I don't know that it ends up being useful, because wherever the data is sent to can also send the data further on.

thrance•1h ago
Why would an app that tracks menstrual cycles need to integrate with the Facebook SDK?? Pure insanity.
zahlman•49m ago
Why would an app that tracks menstrual cycles need to connect to the Internet at all? TFA mentions asking about quite a few other personal things as well. Is the app trying to do more than just tracking? If they're involved in any kind of diagnosis then I imagine there are further legal liability issues....
arkwin•1h ago
To any other women in here, check out Drip. https://dripapp.org They seem to be the most secure.
footy•1h ago
Honestly, this is something I would just self host. This isn't data I'd trust anyone with, and I don't even have sex with men.
arkwin•59s ago
I think that is the best approach for people who can do that. :)
_fat_santa•1h ago
My wife uses Flo though every time I see her open the app and input information the tech side of my brain is quite alarmed. An app like that keeps very very personal information and really highlights for me the need to educate non-technical folks on information security.
ChrisArchitect•1h ago
Previously: https://news.ycombinator.com/item?id=44763949
thisisit•1h ago
5 years ago I was researching the iOS app ecosystem. As part of that exercise I was looking at the potential revenue figures for some free apps.

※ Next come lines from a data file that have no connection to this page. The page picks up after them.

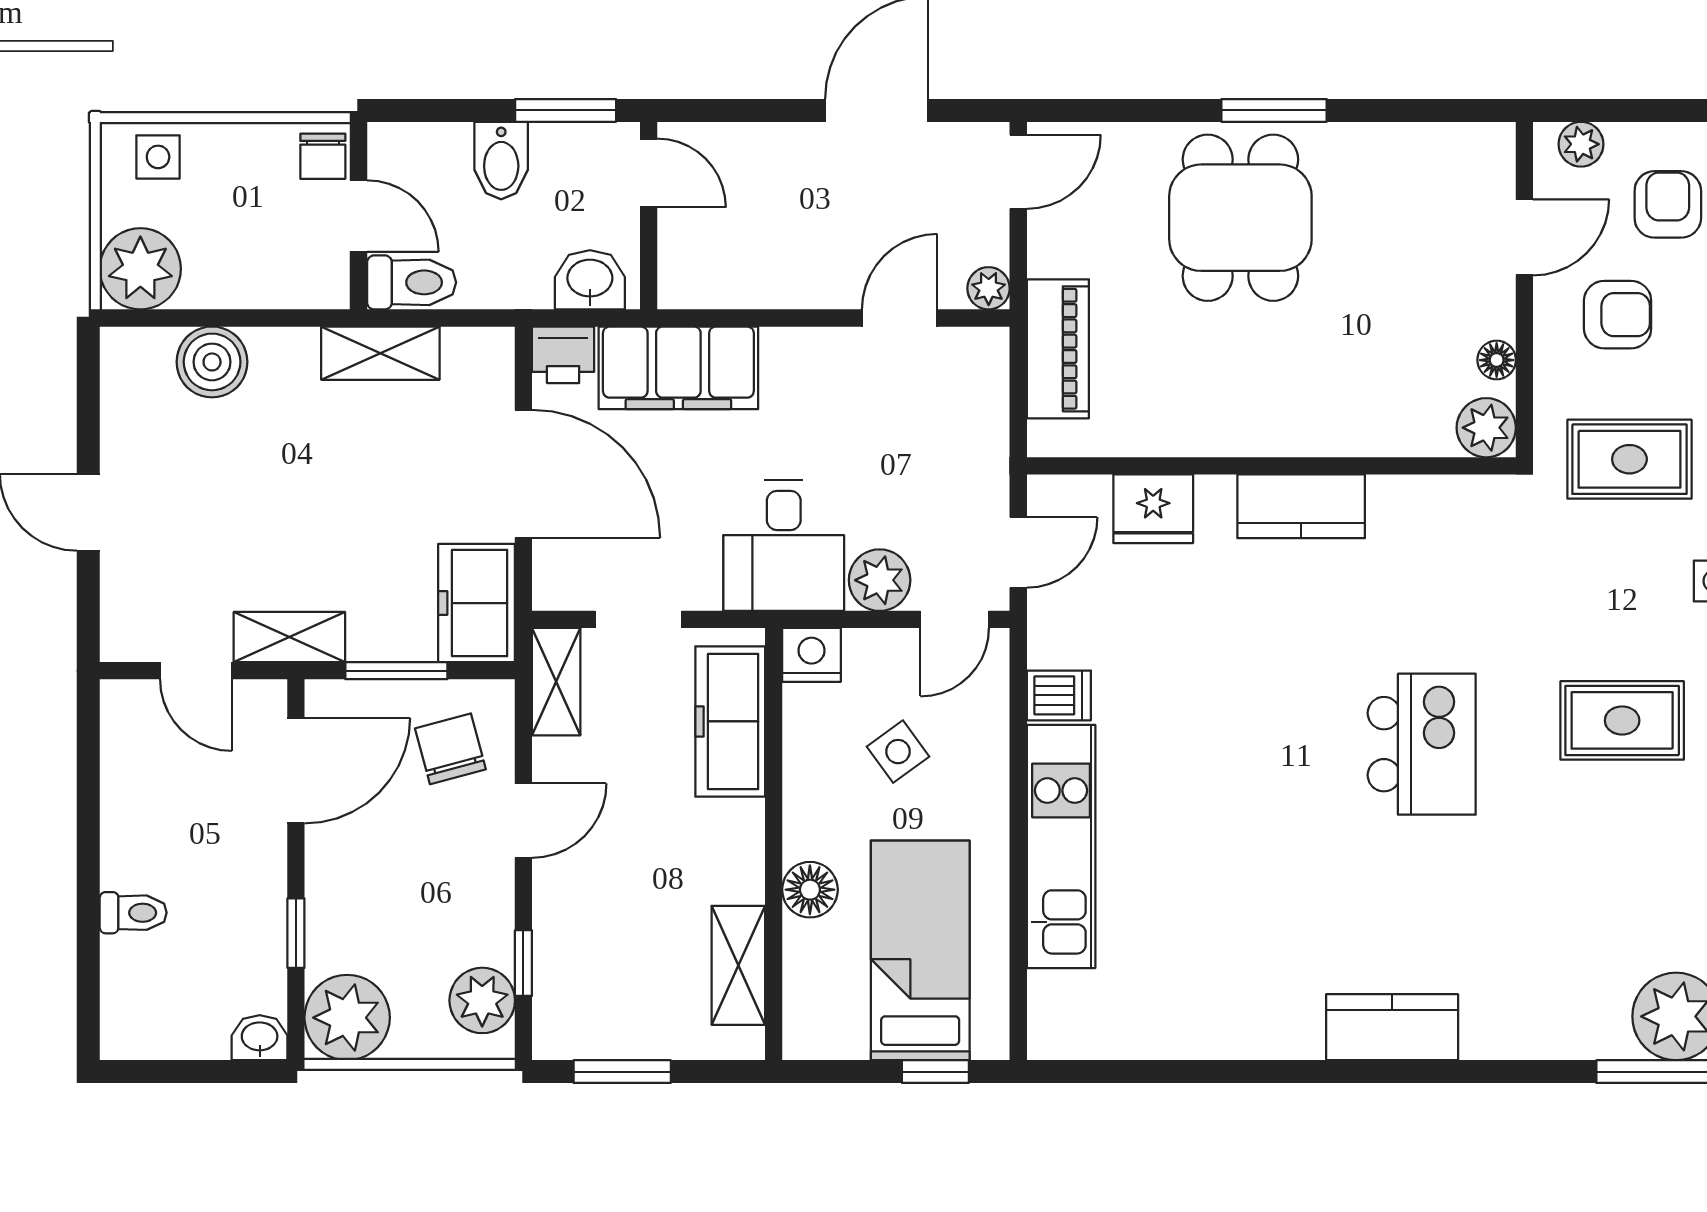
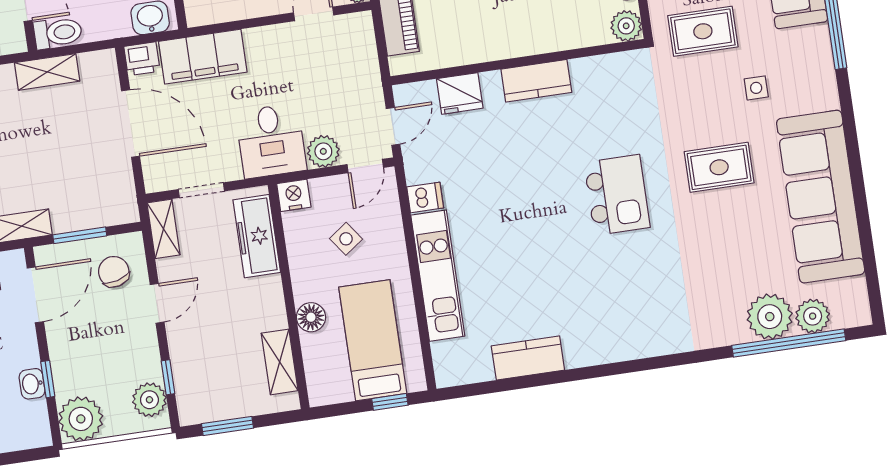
freezer: (477, 603) -> (116, 194), removed
kitchen counter: (1392, 1027) -> (528, 358), moved
washbasin: (260, 1038) -> (32, 384), moved, turned -90

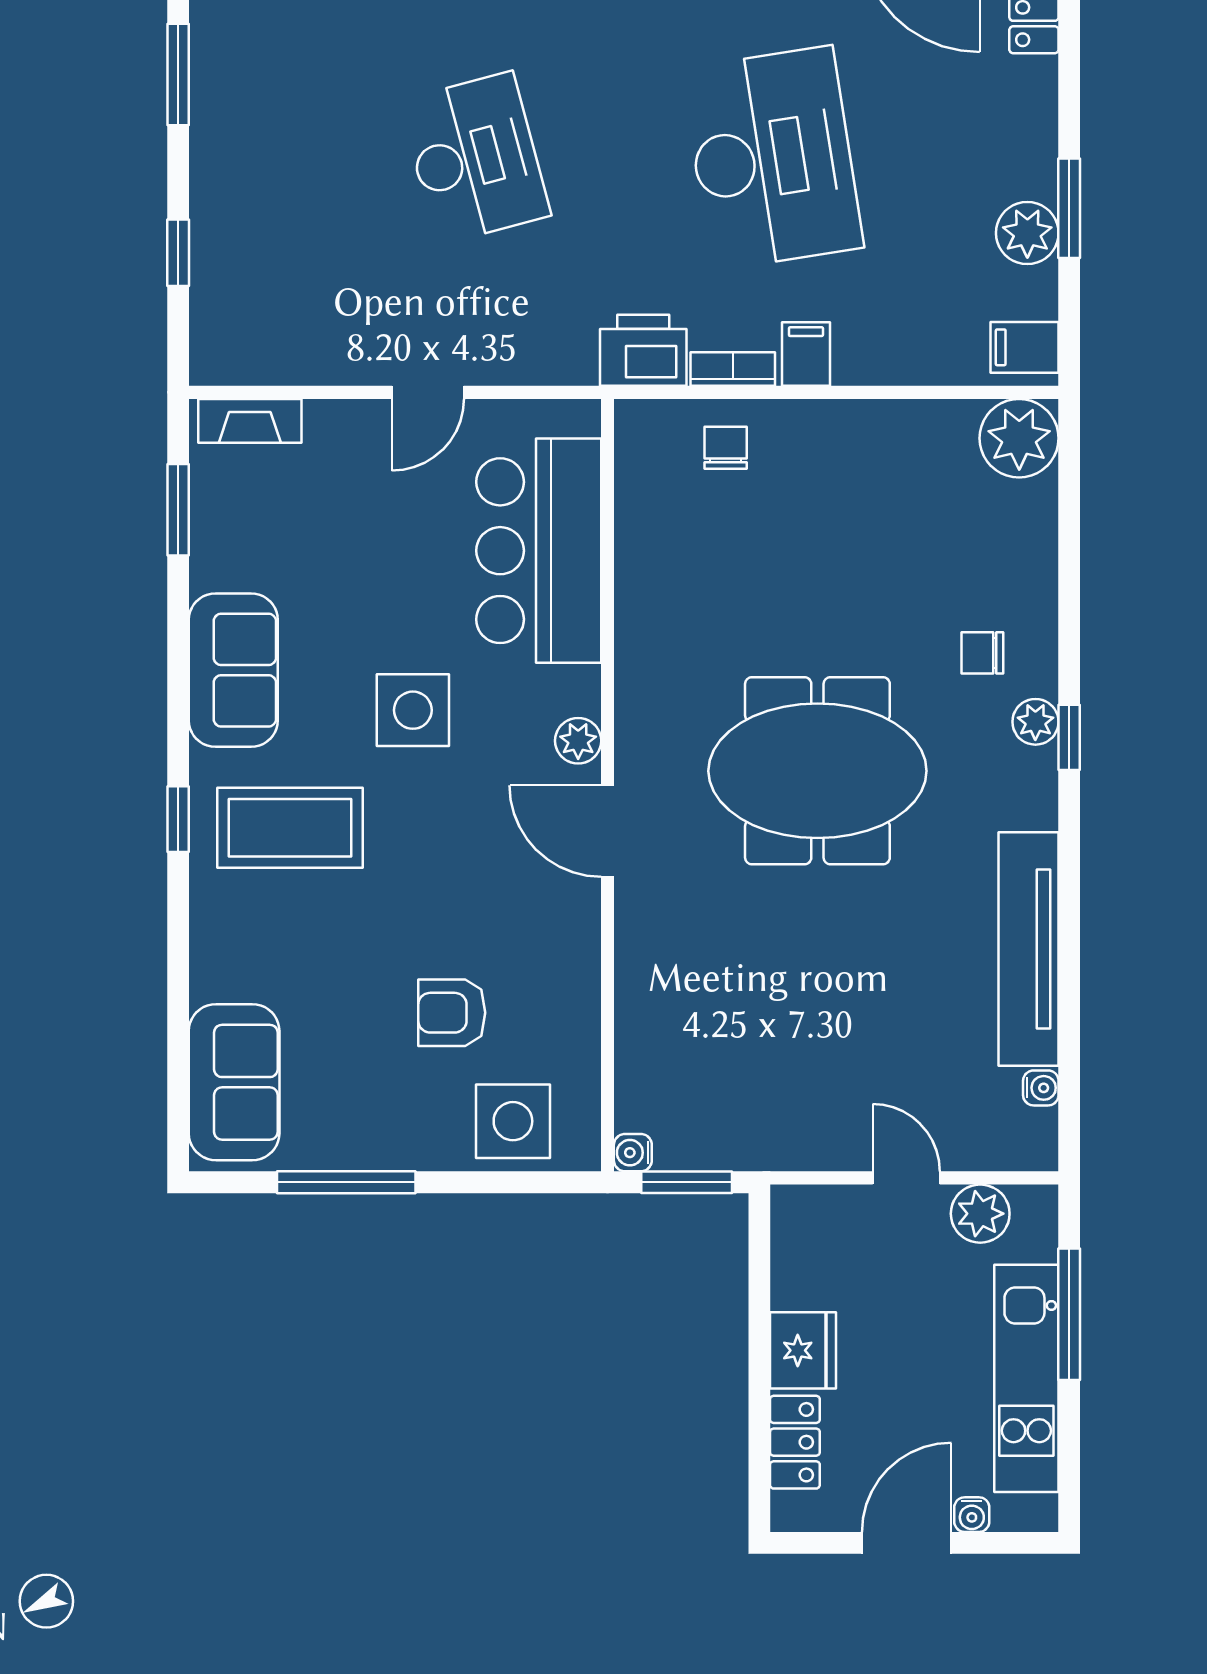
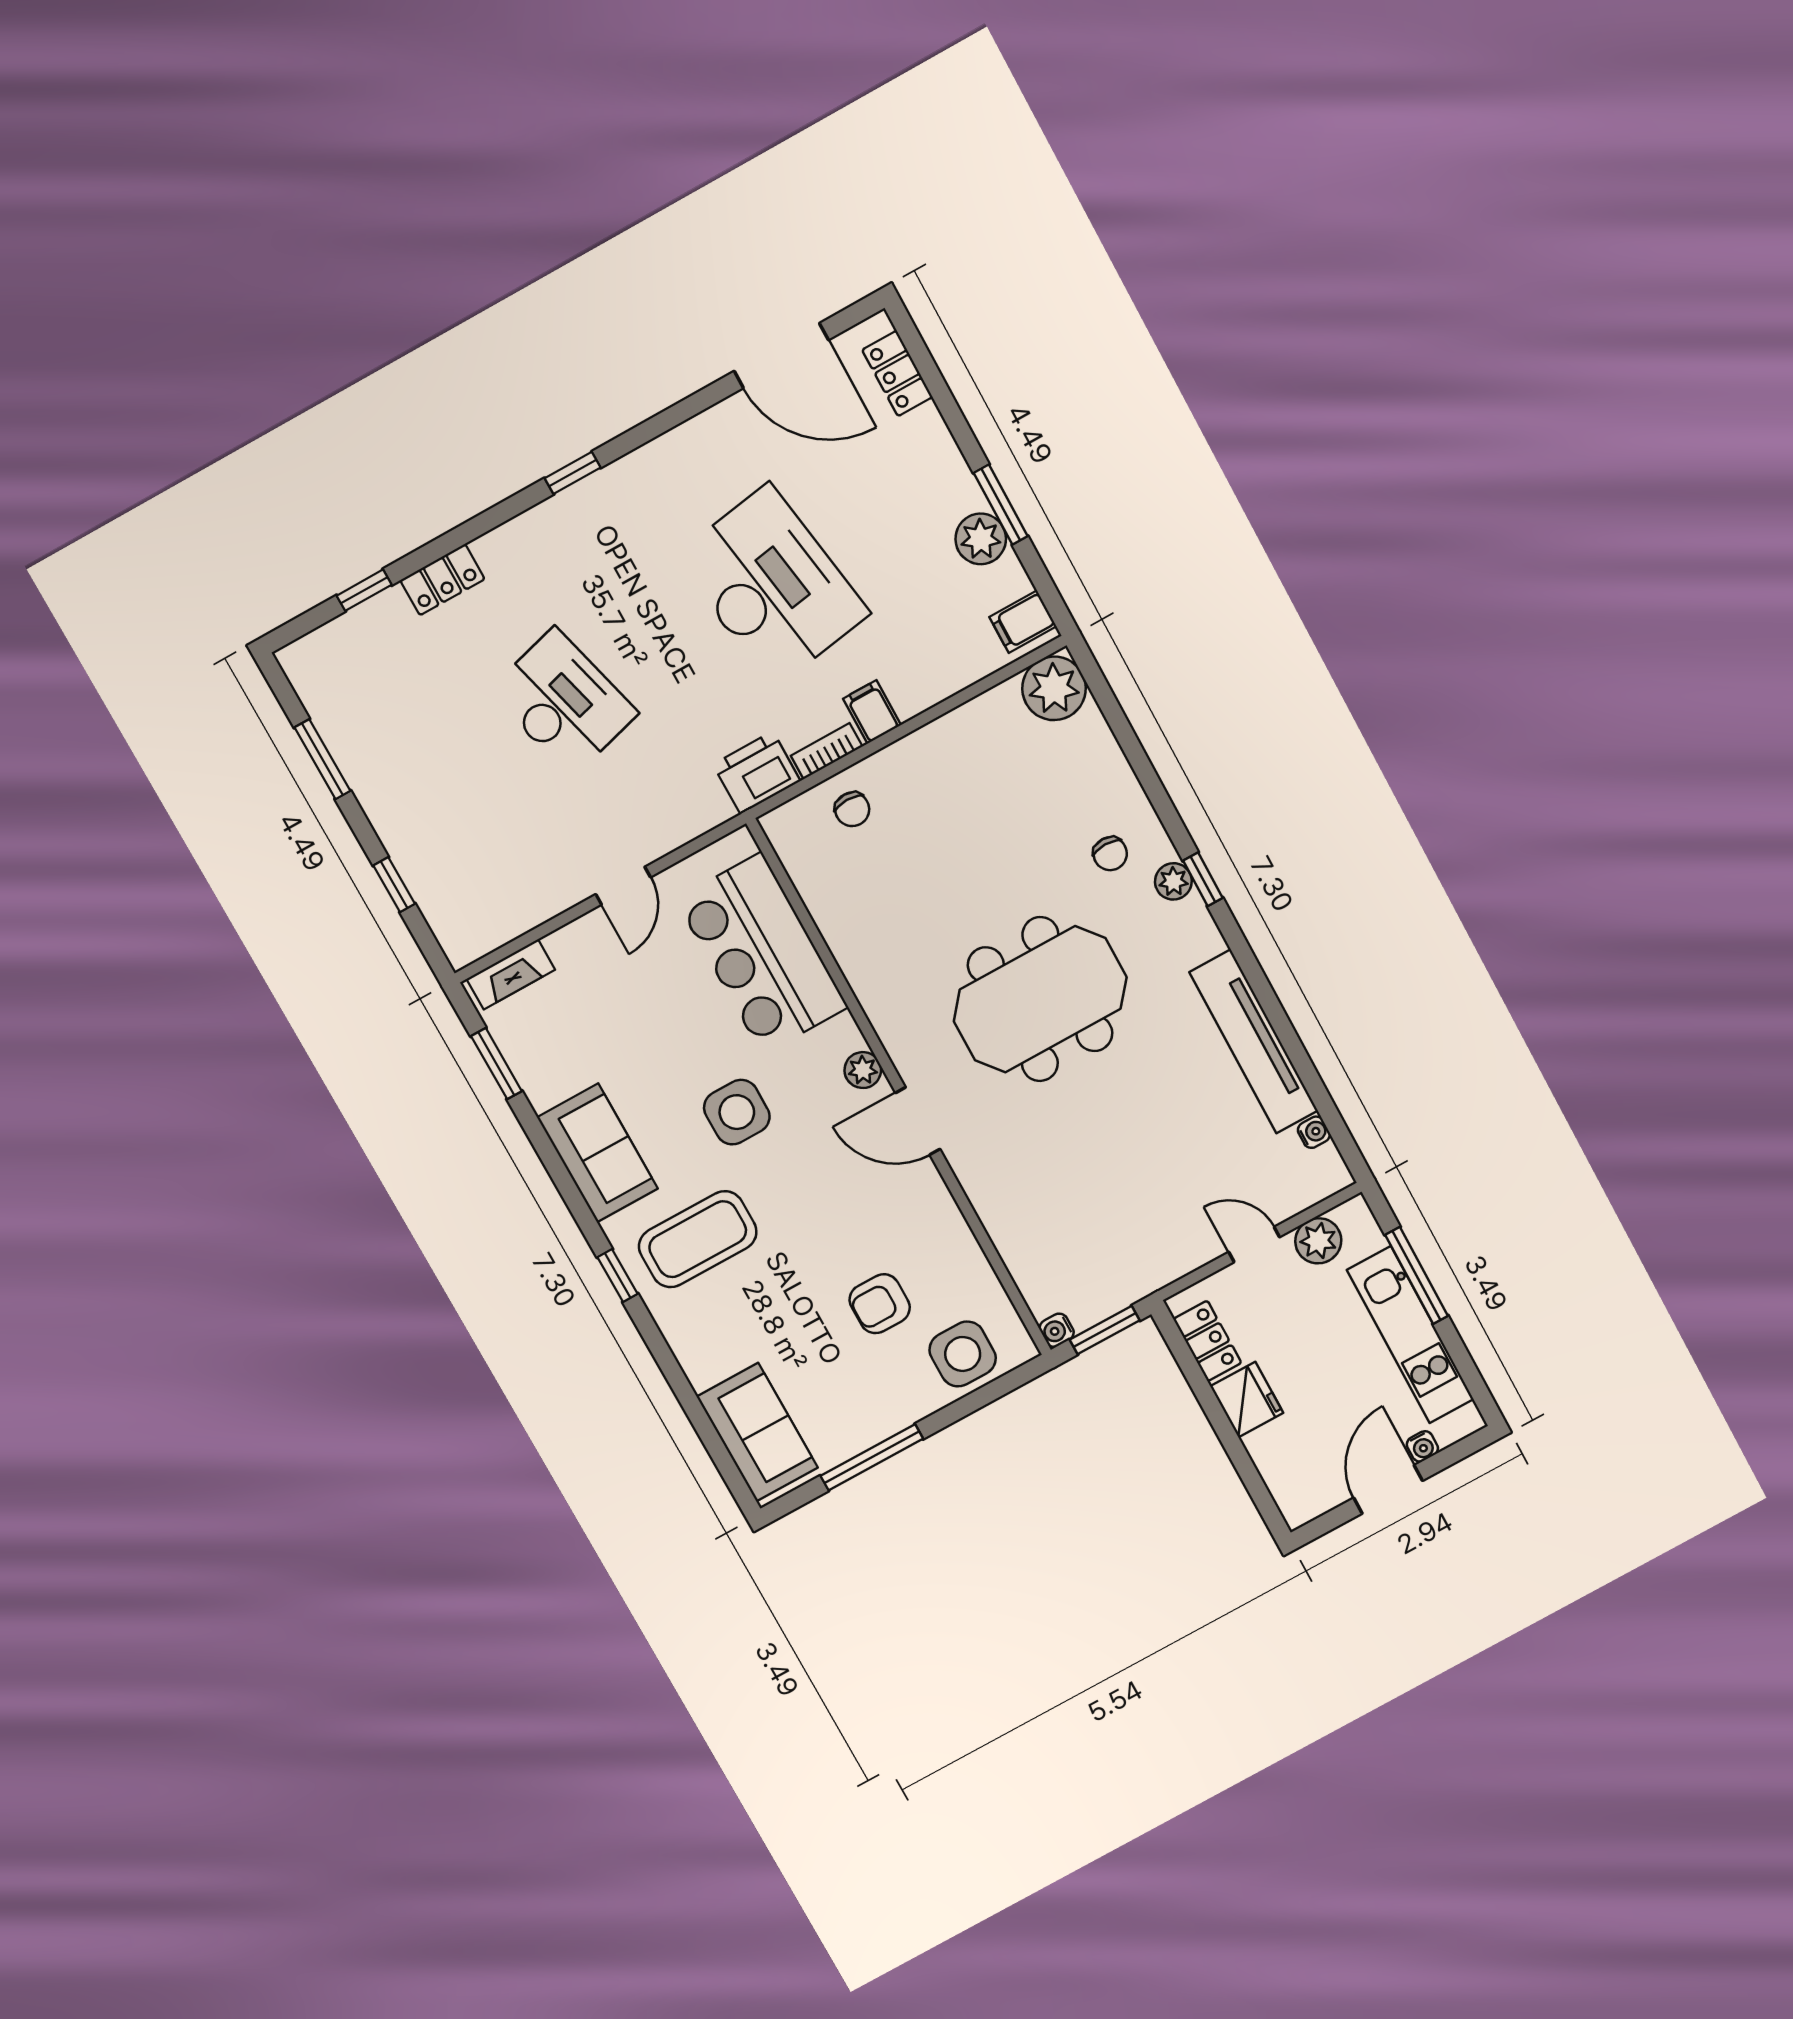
chair: (726, 448) -> (852, 809), turned 180
chair: (982, 653) -> (1110, 854), turned -90
locker: (795, 1442) -> (1207, 1341), moved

One developer had a free app to track some child health data. It was long time ago so I don't remember the exact data being collected. But when asked about the economics of his free app, the developer felt confident about a big pay day.

As per him the app's worth was in the data being collected. I don't know what happened to the app but it seemed that app developers know what they are doing when they invade privacy of their users - under the guise of "free" app. After that I became very conscious about disabling as many permissions as possible and especially not using apps to store any personal data, especially health data.

maxehmookau•59m ago
No ifs, no buts. Stuff like this deserves ruinous fines for its executives.

Cycle data in the hands of many country's authorities is outright dangerous. If you're storing healthcare data, it should require IN BIG RED LETTERS an explicit opt-in, every single time, when that data leaves your device.